Dicho despido, cuando es procedente, lleva aparejada una indemnización de 20 días de salario por año de servicio, con una máximo de 12 mensualidades, que debe ponerse a disposición del trabajador en el mismo momento en que se le notifica el despido.  ¿Cuándo podemos entender que se cumple este requisito de simultaneidad?

En la carta debería constar el importe de la misma, los conceptos utilizados para su cálculo (salario y antigüedad) y el medio a través del cual se pone a disposición del trabajador, pero es requisito indispensable para la validez del despido que esa puesta a disposición sea efectivamente realizada y no meramente alegada en la carta.

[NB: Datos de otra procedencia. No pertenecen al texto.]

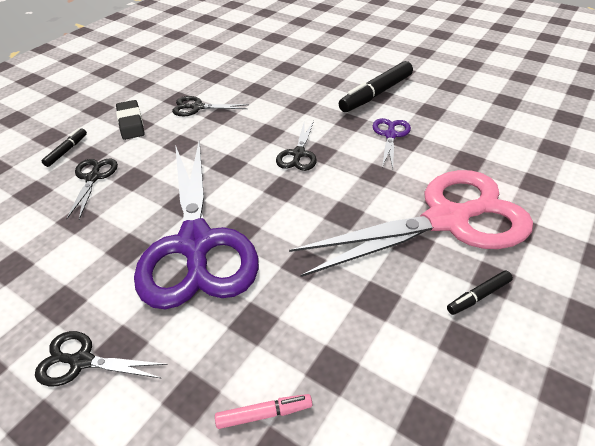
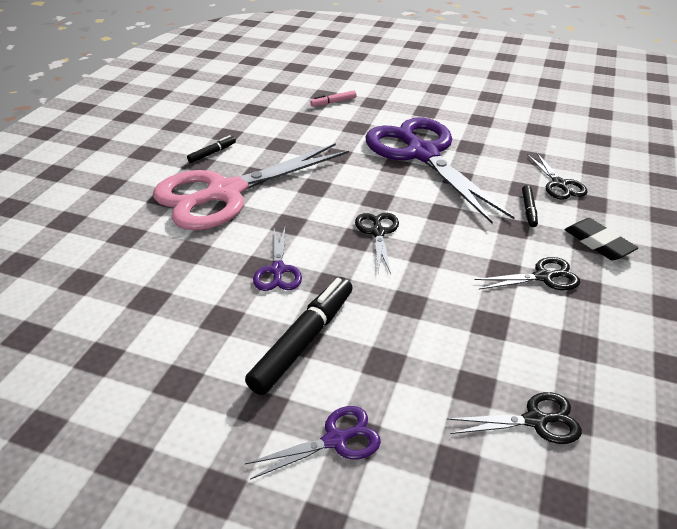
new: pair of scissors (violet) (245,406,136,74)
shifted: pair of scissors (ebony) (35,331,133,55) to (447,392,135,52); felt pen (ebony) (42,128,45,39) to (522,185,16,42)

La puesta a disposición de esta indemnización implica que en el mismo acto de comunicación del despido el trabajador puede disponer efectivamente del importe dinerario a que asciende la indemnización legal.

De esta manera, la jurisprudencia ha venido a considerar que se cumple con dicho requisito formal del despido objetivo:

  • Cuando se realiza a través de transferencia bancaria efectuada con anterioridad al cese.
  • Cuando se realiza a través de un ingreso en la cuenta bancaria del trabajador, pudiendo disponer de ella al día siguiente de la entrega de la carta.
  • Cuando se abona mediante cheque bancario que no es aceptado por el trabajador y el importe de la indemnización consta en la comunicación de cese, aunque se condicione a la firma de un recibí.

Por contra, se ha considerado que no se cumple con dicho requisito:

  • Cuando existen varios días de demora entre la comunicación del cese y la entrega de la indemnización.
  • Cuando la comunicación del cese y la entrega de la indemnización se condiciona a la firma de un finiquito.
  • Cuando la puesta a disposición se retrasa a la fecha de eficacia del despido.

En caso de no cumplirse este requisito, nos encontraríamos ante un despido improcedente, que comportaría la obligación de la empresa de la empresa de readmitir al trabajador o de pagarle la indemnización por despido improcedente.